━━━ DATASET RECORDS ━━━
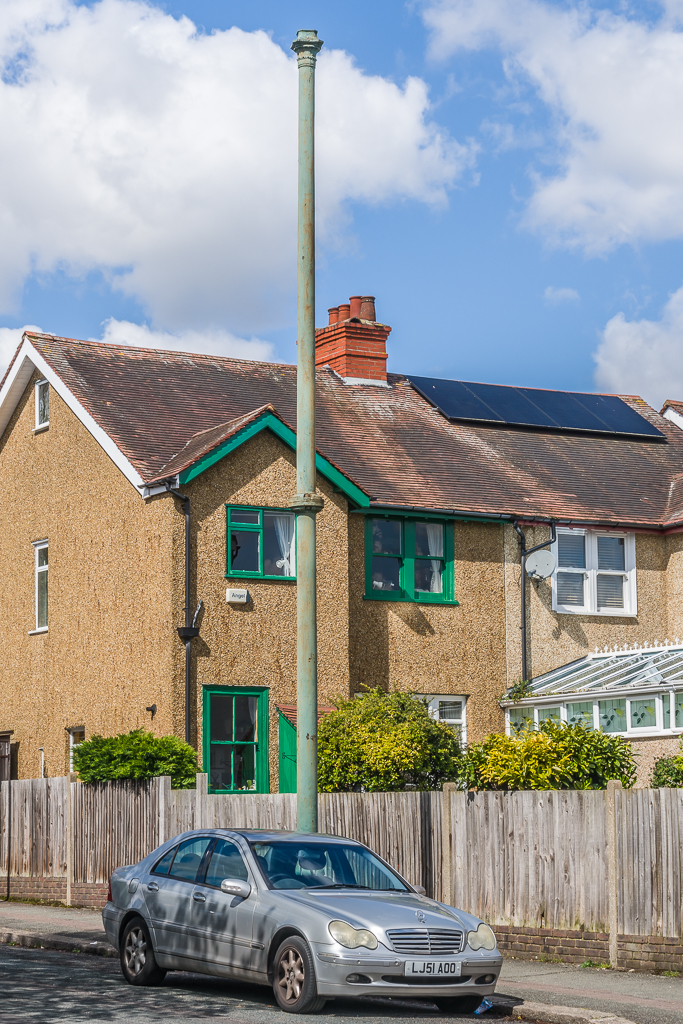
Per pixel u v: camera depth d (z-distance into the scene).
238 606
━━━
━━━ DATASET RECORDS ━━━
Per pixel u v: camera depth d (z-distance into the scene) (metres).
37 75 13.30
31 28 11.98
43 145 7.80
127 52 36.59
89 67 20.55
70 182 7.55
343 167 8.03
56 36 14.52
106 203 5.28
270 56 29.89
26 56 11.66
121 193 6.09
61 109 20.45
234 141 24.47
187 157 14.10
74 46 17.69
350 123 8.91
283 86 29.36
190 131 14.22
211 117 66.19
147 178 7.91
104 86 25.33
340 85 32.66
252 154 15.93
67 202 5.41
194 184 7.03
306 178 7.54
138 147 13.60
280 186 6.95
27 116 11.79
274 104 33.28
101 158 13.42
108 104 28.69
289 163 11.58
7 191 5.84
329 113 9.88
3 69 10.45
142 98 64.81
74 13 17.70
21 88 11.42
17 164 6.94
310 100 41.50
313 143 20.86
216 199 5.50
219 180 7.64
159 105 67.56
━━━
━━━ DATASET RECORDS ━━━
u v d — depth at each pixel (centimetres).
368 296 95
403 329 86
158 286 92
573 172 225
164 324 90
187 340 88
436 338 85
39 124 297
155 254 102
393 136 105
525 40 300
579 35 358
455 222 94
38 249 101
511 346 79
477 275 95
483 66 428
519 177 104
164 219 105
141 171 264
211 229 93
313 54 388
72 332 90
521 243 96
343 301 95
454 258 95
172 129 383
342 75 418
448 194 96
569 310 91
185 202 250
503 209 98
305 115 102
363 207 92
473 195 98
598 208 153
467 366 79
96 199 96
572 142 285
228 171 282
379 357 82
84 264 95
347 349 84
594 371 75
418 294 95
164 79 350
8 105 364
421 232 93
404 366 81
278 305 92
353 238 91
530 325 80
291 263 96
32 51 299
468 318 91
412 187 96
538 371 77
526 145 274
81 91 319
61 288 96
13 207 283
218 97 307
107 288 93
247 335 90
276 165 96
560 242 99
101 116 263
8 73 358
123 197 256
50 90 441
━━━
**WHAT YOU ARE ASKED TO DO:** If a line in the data above contains "distance", return that line.

**EXERCISE SOLUTION:**
Per pixel u v: camera depth d (z-distance into the scene).
Per pixel u v: camera depth d (z-distance into the scene) (metres).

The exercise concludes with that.